→ **Task requirements**:
Tally the lines below that hold the string "Lunch", and report the tally by itself.

→ **Study material**:
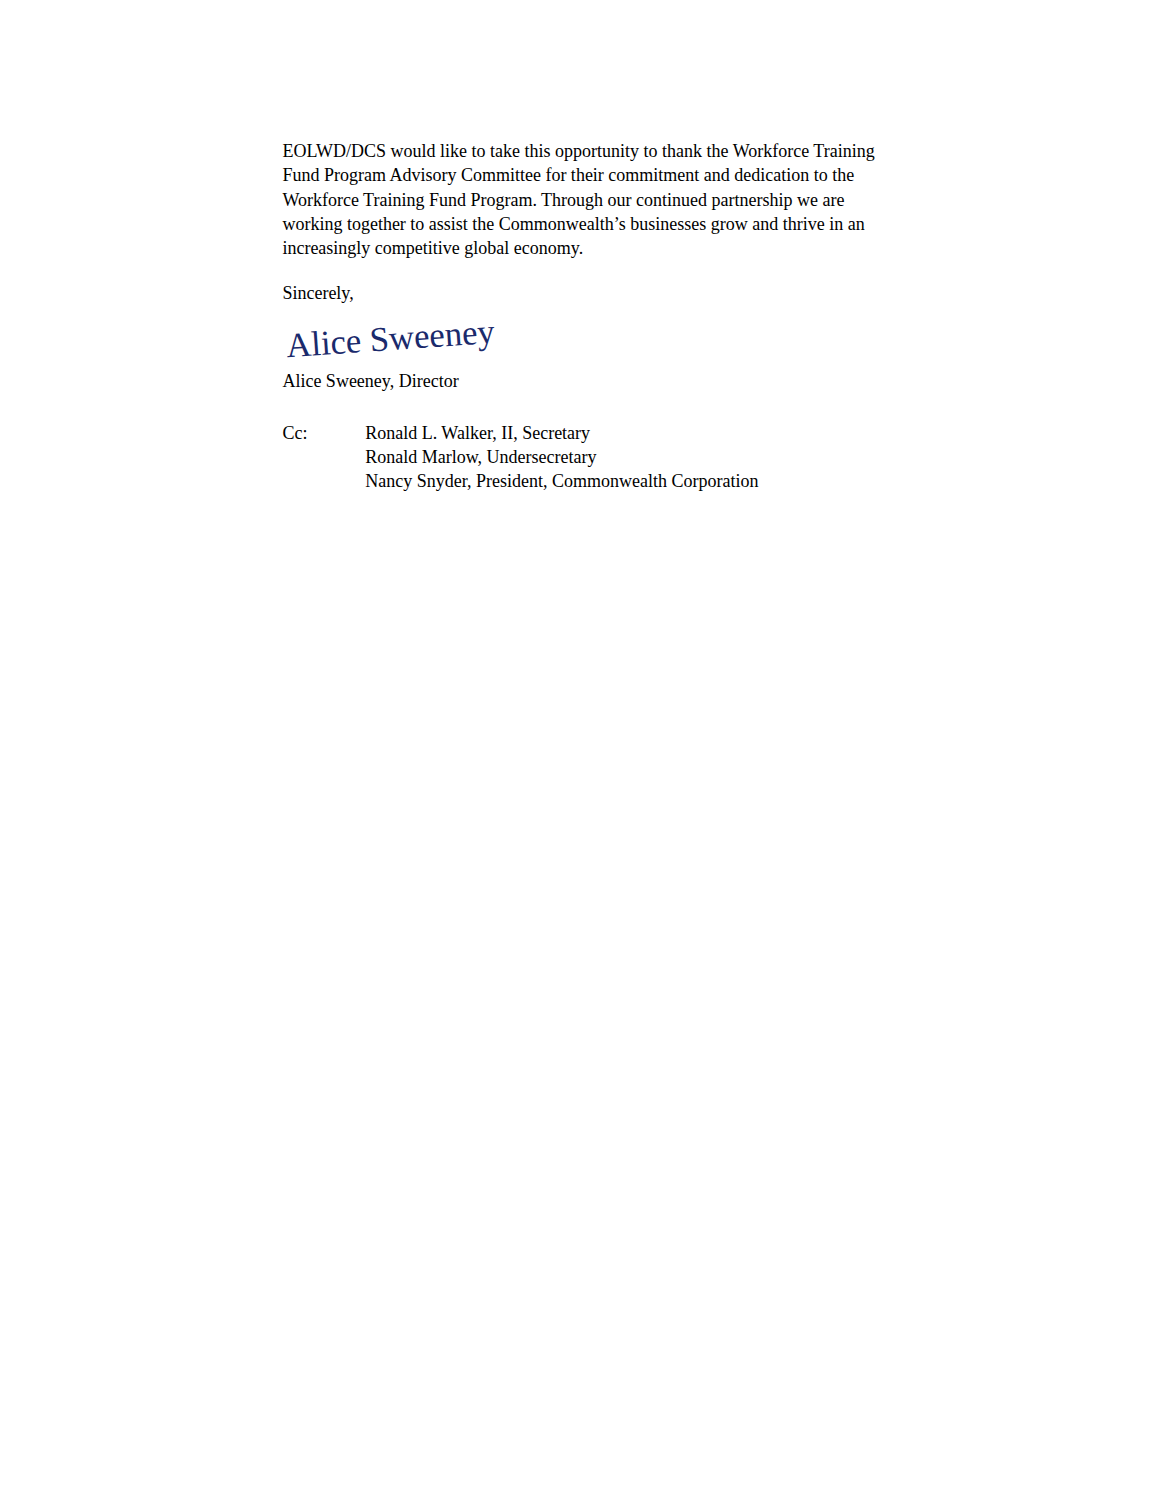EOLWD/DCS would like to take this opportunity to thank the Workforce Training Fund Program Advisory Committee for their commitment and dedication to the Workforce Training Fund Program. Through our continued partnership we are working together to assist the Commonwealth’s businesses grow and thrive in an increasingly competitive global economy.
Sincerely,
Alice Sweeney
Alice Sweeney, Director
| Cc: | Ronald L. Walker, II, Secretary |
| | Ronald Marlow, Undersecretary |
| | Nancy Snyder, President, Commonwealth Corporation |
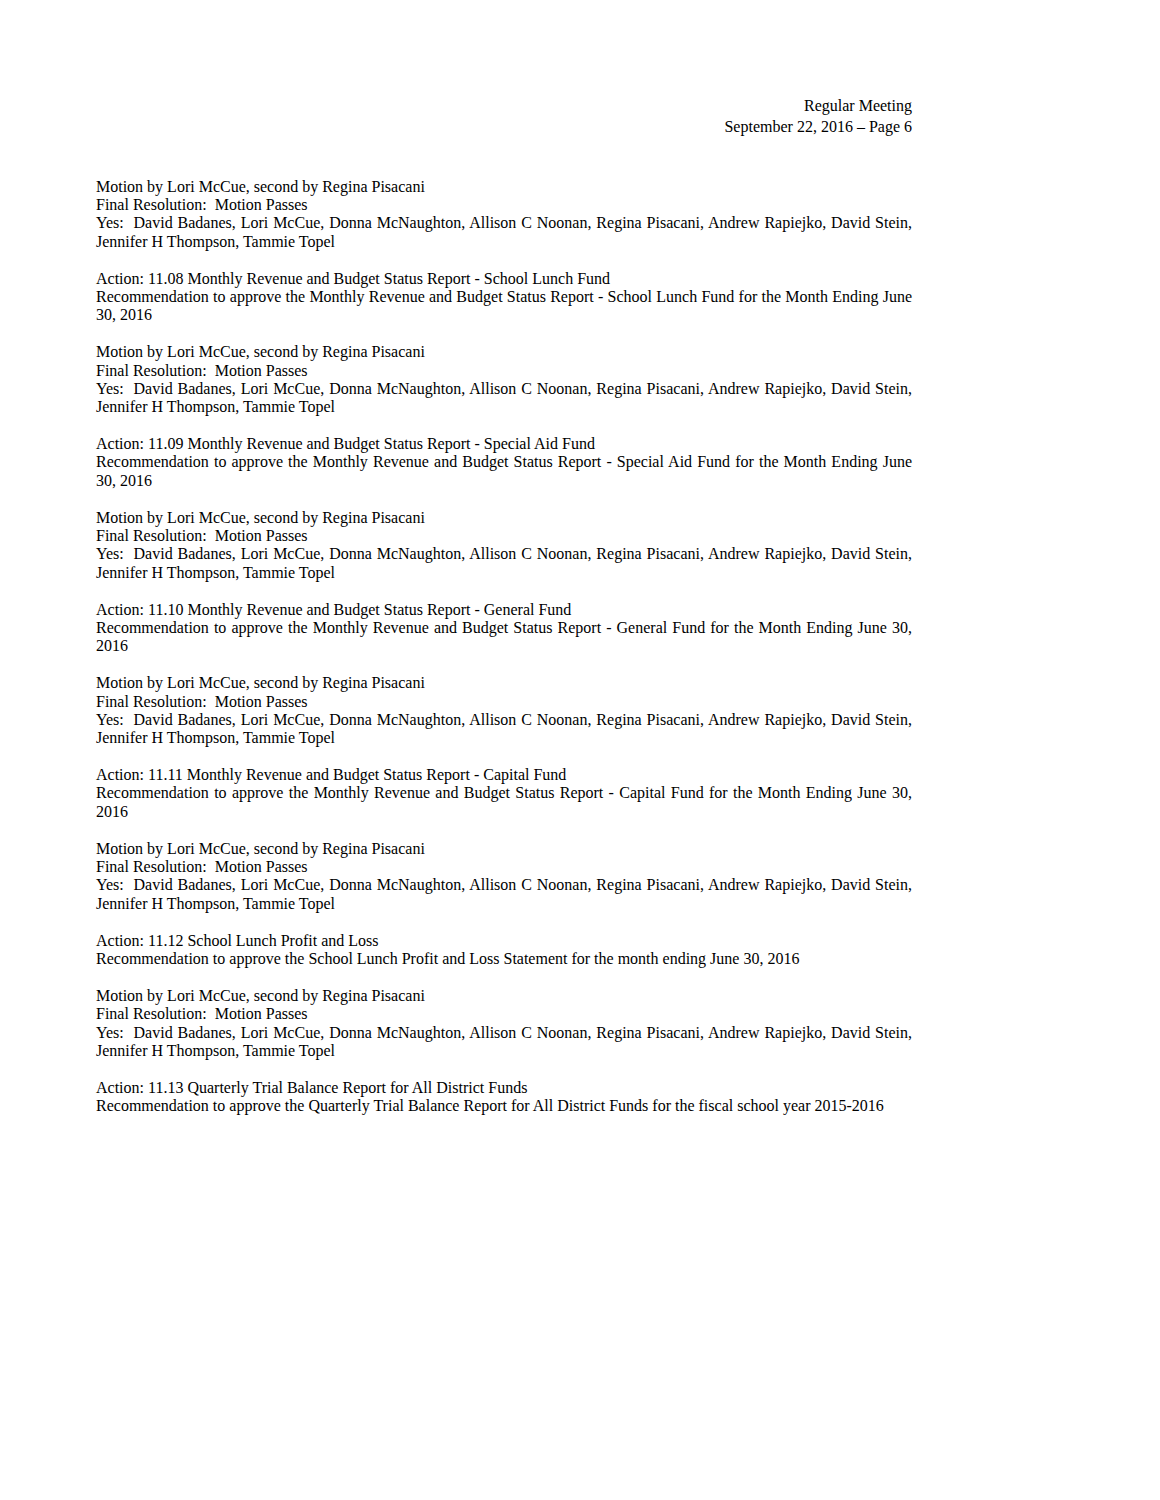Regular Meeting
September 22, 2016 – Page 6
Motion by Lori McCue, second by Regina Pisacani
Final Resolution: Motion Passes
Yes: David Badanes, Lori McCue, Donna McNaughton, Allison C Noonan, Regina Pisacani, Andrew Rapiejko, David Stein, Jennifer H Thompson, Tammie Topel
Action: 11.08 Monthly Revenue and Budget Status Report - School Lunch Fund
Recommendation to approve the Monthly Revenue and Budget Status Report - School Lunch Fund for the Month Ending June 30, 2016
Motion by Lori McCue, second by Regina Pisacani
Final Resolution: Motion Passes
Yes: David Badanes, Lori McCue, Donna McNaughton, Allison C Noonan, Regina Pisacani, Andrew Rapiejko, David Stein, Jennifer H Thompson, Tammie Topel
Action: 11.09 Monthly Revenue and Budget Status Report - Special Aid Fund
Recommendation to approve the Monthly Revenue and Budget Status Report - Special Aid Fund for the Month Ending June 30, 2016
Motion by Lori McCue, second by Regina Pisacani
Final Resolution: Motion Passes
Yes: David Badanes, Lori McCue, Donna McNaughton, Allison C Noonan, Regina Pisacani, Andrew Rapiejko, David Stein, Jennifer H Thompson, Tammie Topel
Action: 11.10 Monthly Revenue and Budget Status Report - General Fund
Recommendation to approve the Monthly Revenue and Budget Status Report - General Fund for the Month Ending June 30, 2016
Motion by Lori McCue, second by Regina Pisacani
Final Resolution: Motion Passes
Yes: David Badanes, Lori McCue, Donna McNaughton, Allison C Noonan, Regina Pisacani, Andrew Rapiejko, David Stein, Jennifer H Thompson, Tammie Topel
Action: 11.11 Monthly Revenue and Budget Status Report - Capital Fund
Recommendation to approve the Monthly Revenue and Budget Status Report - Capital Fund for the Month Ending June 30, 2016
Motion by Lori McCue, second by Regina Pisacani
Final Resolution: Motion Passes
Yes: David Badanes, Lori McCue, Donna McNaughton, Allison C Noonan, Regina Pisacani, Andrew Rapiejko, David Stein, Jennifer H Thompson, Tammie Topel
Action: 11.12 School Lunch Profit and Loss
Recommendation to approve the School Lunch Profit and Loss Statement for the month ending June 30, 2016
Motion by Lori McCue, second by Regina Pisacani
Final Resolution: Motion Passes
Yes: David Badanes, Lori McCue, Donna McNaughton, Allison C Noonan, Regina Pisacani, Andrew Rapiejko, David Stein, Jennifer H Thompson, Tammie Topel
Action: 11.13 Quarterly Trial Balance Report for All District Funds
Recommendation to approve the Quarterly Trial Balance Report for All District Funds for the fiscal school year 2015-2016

→ **Answer to this task**:
4